Tout d'abord, je veille à ce que les responsables inscrivent dans leur vie la lecture quotidienne de la Parole de Dieu.

Ensuite, je souhaite qu'ils soient capables d'écoute spirituelle, c'est-à-dire qu'ils soient attentifs au travail de l'Esprit Saint dans les cœurs et dans la vie des enfants. Pour cela, ils se réunissent pour en parler.

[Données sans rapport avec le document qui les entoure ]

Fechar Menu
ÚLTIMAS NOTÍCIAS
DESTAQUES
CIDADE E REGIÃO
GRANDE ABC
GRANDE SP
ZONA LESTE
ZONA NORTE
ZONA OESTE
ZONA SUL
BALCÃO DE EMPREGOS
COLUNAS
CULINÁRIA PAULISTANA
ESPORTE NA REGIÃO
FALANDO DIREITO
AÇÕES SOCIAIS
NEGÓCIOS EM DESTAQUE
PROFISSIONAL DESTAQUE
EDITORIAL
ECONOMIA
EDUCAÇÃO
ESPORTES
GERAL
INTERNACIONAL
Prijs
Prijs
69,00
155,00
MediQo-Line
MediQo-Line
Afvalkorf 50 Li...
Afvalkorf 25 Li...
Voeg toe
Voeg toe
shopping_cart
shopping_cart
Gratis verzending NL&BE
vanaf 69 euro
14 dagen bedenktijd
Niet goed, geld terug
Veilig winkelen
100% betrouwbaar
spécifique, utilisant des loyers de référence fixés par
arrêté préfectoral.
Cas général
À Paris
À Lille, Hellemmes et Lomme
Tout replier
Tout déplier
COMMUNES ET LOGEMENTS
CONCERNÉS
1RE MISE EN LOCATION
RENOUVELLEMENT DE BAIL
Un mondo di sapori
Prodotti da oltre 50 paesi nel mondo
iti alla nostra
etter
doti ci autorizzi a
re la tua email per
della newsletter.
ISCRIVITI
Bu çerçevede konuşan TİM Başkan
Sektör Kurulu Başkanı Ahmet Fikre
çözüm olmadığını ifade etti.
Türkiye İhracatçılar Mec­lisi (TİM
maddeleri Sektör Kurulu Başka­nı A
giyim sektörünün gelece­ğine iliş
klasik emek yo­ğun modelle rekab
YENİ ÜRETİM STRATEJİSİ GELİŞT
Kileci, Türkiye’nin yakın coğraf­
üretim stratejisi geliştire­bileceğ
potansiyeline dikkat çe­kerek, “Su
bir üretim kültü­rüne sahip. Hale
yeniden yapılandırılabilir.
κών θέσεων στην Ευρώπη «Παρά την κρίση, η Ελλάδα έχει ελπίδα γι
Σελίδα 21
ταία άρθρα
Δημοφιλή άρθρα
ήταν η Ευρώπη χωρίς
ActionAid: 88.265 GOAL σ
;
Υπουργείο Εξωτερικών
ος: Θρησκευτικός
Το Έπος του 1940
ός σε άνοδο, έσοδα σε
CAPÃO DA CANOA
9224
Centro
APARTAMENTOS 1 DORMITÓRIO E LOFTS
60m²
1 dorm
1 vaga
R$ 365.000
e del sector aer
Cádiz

Enfin, le témoignage des communautés est très important. Je veille en particulier à la qualité de la célébration du dimanche. Pour que les personnes se sentent accueillies, il faut que la liturgie soit de qualité, et qu'il y ait si possible un temps de rencontre avant ou après la messe.

Dans la tradition orthodoxe, la liturgie en elle-même est une catéchèse. Dans la célébration de l'eucharistie, nous retrouvons ces quatre éléments de la foi : célébrer, connaître, vivre la rencontre avec le Christ, et prier.

* Mgr Christophe Dufour, évêque de Limoges, est président de la Commission épiscopale pour la catéchèse et le catéchuménat.